* Data block *

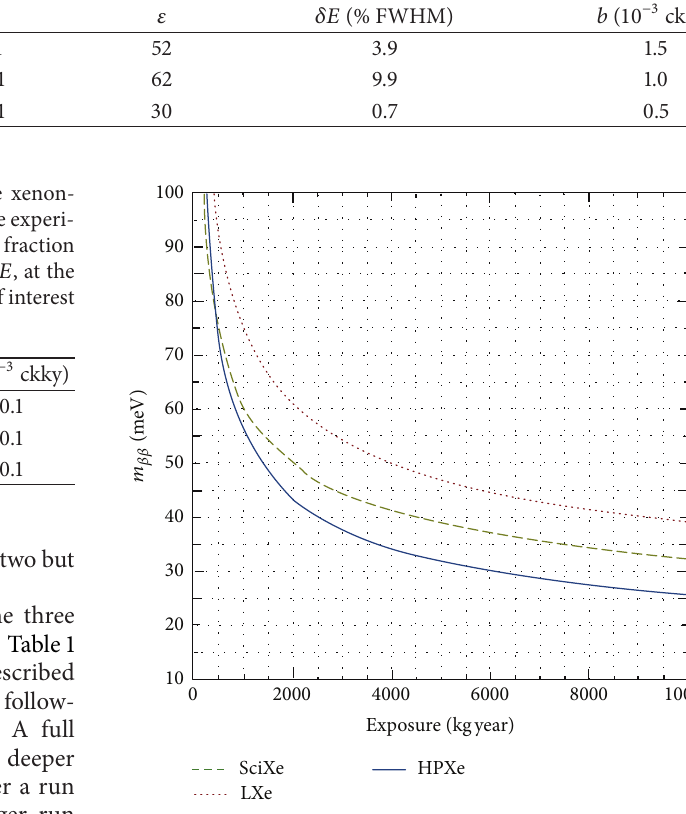
Figure 6: Sensitivity of the three technologies experiments as a function of the total exposure, assuming the parameters described in Table 2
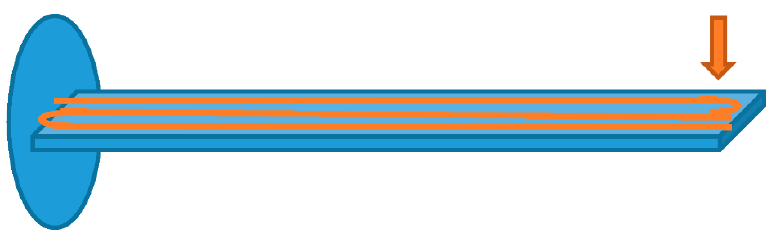
Figure 6. Cantilever beam used for modal analysis experiments [52].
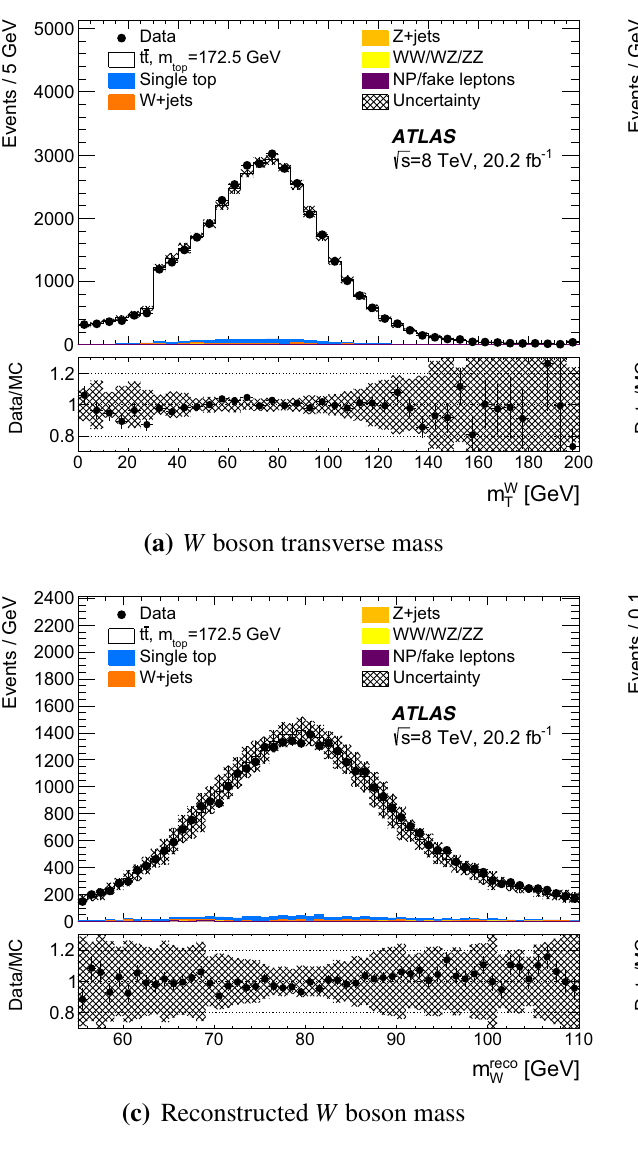
semi-leptonic top quark decay. The remaining figures show the three observables used for the determination of m top , where b shows the reconstructed top quark mass m reco top , c shows the reconstructed invariant mass of the W boson m reco and d shows the reconstructed ratio of jet W transverse momenta R reco . The three distributions are shown within the bq ranges of the template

* Exercise description *
Look for the string "three" in the listing above and copy every line holding it.

* Exercise output *
Figure 6: Sensitivity of the three technologies experiments as a function of the total exposure, assuming the parameters described in Table 2
semi-leptonic top quark decay. The remaining figures show the three observables used for the determination of m top , where b shows the reconstructed top quark mass m reco top , c shows the reconstructed invariant mass of the W boson m reco and d shows the reconstructed ratio of jet W transverse momenta R reco . The three distributions are shown within the bq ranges of the template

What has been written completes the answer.